Why did I come? To search for lost love, lost past, a meaning, adventure, beauty, a clean empty world - a list of potential answers, all lies, came to my mind, but I didn't say anything. I didn't know anything about Siberia. She blinked and remained unaware of my weariness, my impatience; she didn't offer a cup of tea or porridge. I looked around for a place to sit and couldn't find anything, so I squatted on the frozen soil.

"Do you know where I can find something to drink?" I asked eventually, not answering her question, unable to wait any more.

She silently pointed with her grayish trunk westward, then said, "There's a McDonald's at the next junction. They serve hamburgers - seal meat, one presumes. They say they sometimes have coffee."

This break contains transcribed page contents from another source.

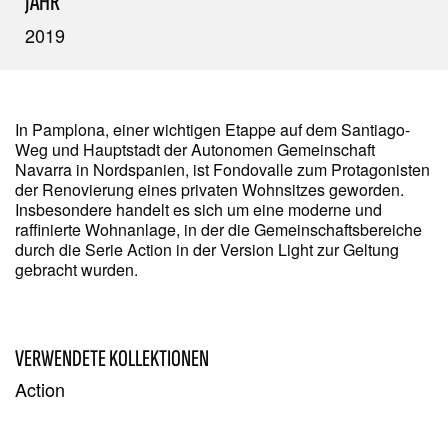
JAHR
2019
In Pamplona, einer wichtigen Etappe auf dem Santiago-
Weg und Hauptstadt der Autonomen Gemeinschaft
Navarra in Nordspanien, ist Fondovalle zum Protagonisten
der Renovierung eines privaten Wohnsitzes geworden.
Insbesondere handelt es sich um eine moderne und
raffinierte Wohnanlage, in der die Gemeinschaftsbereiche
durch die Serie Action in der Version Light zur Geltung
gebracht wurden.
VERWENDETE KOLLEKTIONEN
Action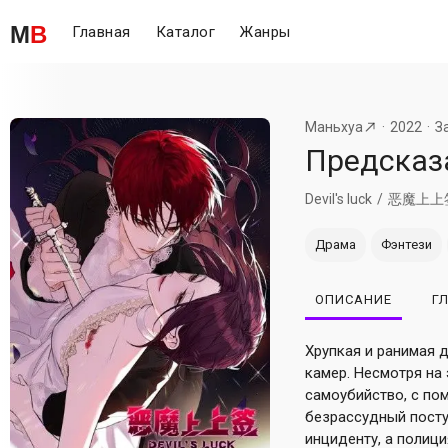
M
B
Главная
Каталог
Жанры
Маньхуа
2022
З
Предсказ
Devil's luck
恶魔上上
Драма
Фэнтези
ОПИСАНИЕ
Г
Хрупкая и ранимая 
камер. Несмотря на
самоубийство, с по
безрассудный посту
инциденту, а полици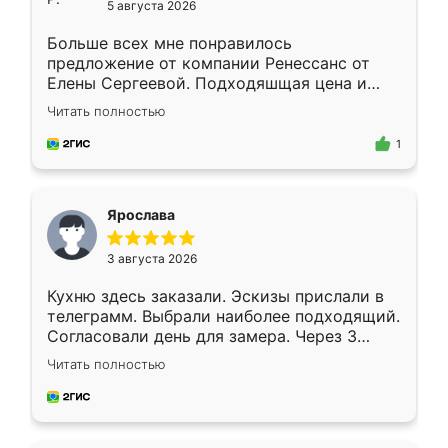
5 августа 2026
Больше всех мне понравилось
предложение от компании Ренессанс от
Елены Сергеевой. Подходяшщая цена и
короткие сроки изготовления. Приехавший
Читать полностью
для замера сотрудник Владислав
предложил по моему эскизу самый
1
подходящий вариант шкафа. Немного его
видоизменил, получилось даже лучше, чем
я хотела.
Ярослава
3 августа 2026
Кухню здесь заказали. Эскизы прислали в
телеграмм. Выбрали наиболее подходящий.
Согласовали день для замера. Через 3
недели кухня была уже готова. Остались
Читать полностью
довольны работой. Спасибо Ренессанс
мебель за качественную работу!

Sitting didn't help. My body hurt. Than I thought of something else: people ride elephants. Why not hold to her hairy ropelike fleece, climb up and ride away, to the next crossing? When the thought came to my head I expected her, for some reason, to read my mind, kneel down and offer herself as a vehicle, but it never occurred to her. She kept looking at me, slowly and peacefully waving her trunk like a flexible shaggy pendulum. She had not the slightest tendency to answer my needs, no empathy, no understanding. She wanted to build our relations on nothing more than the intellectual and was quite chilly regarding my emotional or physical needs. My discomfort was turning to anger but I tried to repress it. I decided to hint and insinuate. I asked if she knew about other relations between her kind and humans.

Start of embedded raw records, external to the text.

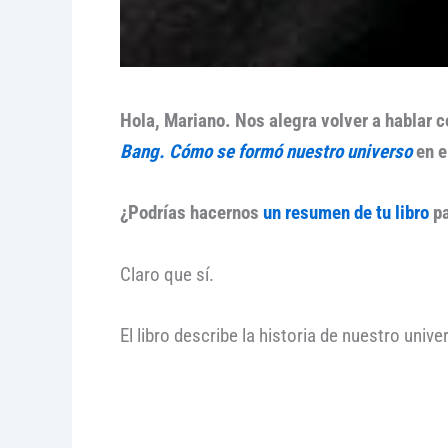
Hola, Mariano. Nos alegra volver a hablar 
Bang. Cómo se formó nuestro universo
en e
¿Podrías hacernos
un resumen de tu libro
pa
Claro que sí.
El libro describe la historia de nuestro uni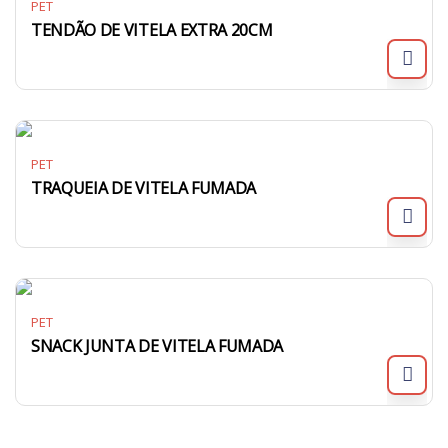
PET
TENDÃO DE VITELA EXTRA 20CM
PET
TRAQUEIA DE VITELA FUMADA
PET
SNACK JUNTA DE VITELA FUMADA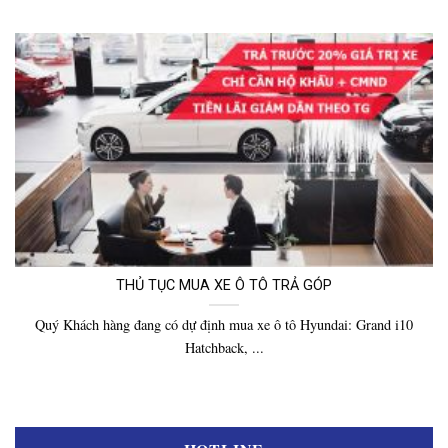
THỦ TỤC MUA XE Ô TÔ TRẢ GÓP
Quý Khách hàng đang có dự định mua xe ô tô Hyundai: Grand i10
Hatchback, ...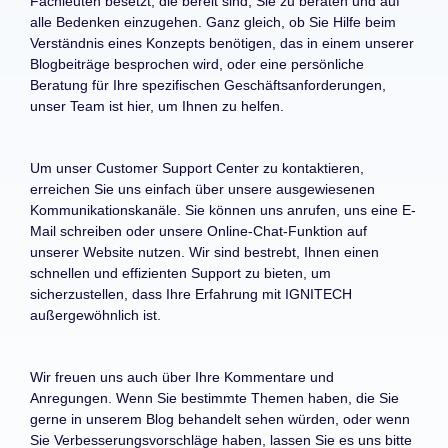
Fachleuten besetzt, die bereit sind, Sie zu beraten und auf
alle Bedenken einzugehen. Ganz gleich, ob Sie Hilfe beim
Verständnis eines Konzepts benötigen, das in einem unserer
Blogbeiträge besprochen wird, oder eine persönliche
Beratung für Ihre spezifischen Geschäftsanforderungen,
unser Team ist hier, um Ihnen zu helfen.
Um unser Customer Support Center zu kontaktieren,
erreichen Sie uns einfach über unsere ausgewiesenen
Kommunikationskanäle. Sie können uns anrufen, uns eine E-
Mail schreiben oder unsere Online-Chat-Funktion auf
unserer Website nutzen. Wir sind bestrebt, Ihnen einen
schnellen und effizienten Support zu bieten, um
sicherzustellen, dass Ihre Erfahrung mit IGNITECH
außergewöhnlich ist.
Wir freuen uns auch über Ihre Kommentare und
Anregungen. Wenn Sie bestimmte Themen haben, die Sie
gerne in unserem Blog behandelt sehen würden, oder wenn
Sie Verbesserungsvorschläge haben, lassen Sie es uns bitte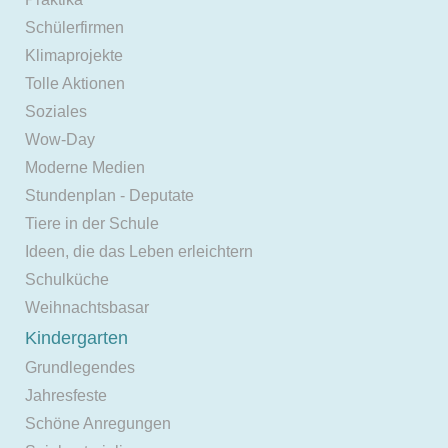
Schülerfirmen
Klimaprojekte
Tolle Aktionen
Soziales
Wow-Day
Moderne Medien
Stundenplan - Deputate
Tiere in der Schule
Ideen, die das Leben erleichtern
Schulküche
Weihnachtsbasar
Kindergarten
Grundlegendes
Jahresfeste
Schöne Anregungen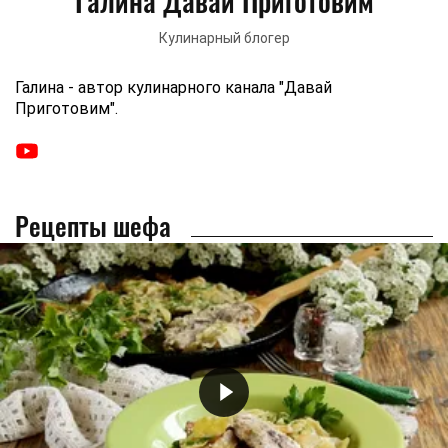
Галина Давай Приготовим
Кулинарный блогер
Галина - автор кулинарного канала "Давай
Приготовим".
Рецепты шефа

"Dead mammoths are quite popular in museums. We are anatomically not suited to riding - the slope of the back -" she was, unwittingly or not, answering my questions - "our wool too coarse to process, you can't milk us or harness us. What's left is meat and tusks" - she squinted at her rather impressive tusks - "but we are biased against anyone trying to take them away too soon."

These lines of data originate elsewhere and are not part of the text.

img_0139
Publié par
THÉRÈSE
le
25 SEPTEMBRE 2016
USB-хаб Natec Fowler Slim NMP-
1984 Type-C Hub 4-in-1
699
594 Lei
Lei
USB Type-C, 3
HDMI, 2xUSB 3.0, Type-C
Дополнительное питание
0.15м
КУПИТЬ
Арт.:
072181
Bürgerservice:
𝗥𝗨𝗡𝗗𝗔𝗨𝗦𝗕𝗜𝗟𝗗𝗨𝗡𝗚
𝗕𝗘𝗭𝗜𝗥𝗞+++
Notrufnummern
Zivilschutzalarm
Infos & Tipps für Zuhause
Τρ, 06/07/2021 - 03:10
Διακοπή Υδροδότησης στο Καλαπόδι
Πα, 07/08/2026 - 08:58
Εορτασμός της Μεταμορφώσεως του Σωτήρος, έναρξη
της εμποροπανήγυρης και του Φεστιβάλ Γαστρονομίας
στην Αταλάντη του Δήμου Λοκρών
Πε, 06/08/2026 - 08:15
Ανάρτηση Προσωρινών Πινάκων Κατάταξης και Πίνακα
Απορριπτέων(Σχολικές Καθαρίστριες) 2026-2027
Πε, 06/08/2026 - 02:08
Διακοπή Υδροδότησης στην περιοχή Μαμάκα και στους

I nodded with fake sympathy. I quite despaired of her, I must say. I'm the first to agree that meeting a giant intelligent creature that disappeared from this world millennia ago is an awe-inspiring, even uplifting experience, but these emotions are usually gone when you're hungry and tired. I decided to end the conversation. I took out my M-16 and shot her twice through the eyes to the center of the skull. The frozen earth trembled as the huge mass hit. I labored for a long while with my saw, cursing and sweating, on the left tusk. When I finished I shouldered it - it was about two meters long - and headed west. I could buy many super-sized meals with it.